* [RECORDS PROVIDED]
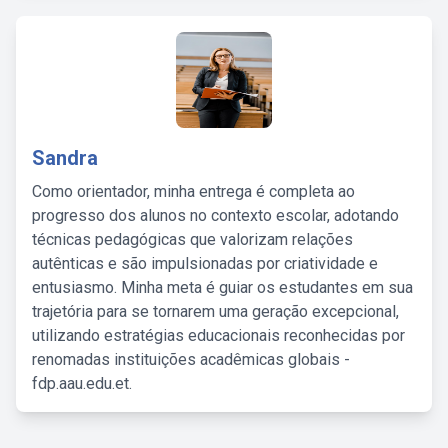
Sandra
Como orientador, minha entrega é completa ao
progresso dos alunos no contexto escolar, adotando
técnicas pedagógicas que valorizam relações
autênticas e são impulsionadas por criatividade e
entusiasmo. Minha meta é guiar os estudantes em sua
trajetória para se tornarem uma geração excepcional,
utilizando estratégias educacionais reconhecidas por
renomadas instituições acadêmicas globais -
fdp.aau.edu.et.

* [DIRECTIONS FOR THIS TASK] Reproduce the lines above word for word, but omit the pictures.

* [EXPECTED OUTPUT]
Sandra
Como orientador, minha entrega é completa ao
progresso dos alunos no contexto escolar, adotando
técnicas pedagógicas que valorizam relações
autênticas e são impulsionadas por criatividade e
entusiasmo. Minha meta é guiar os estudantes em sua
trajetória para se tornarem uma geração excepcional,
utilizando estratégias educacionais reconhecidas por
renomadas instituições acadêmicas globais -
fdp.aau.edu.et.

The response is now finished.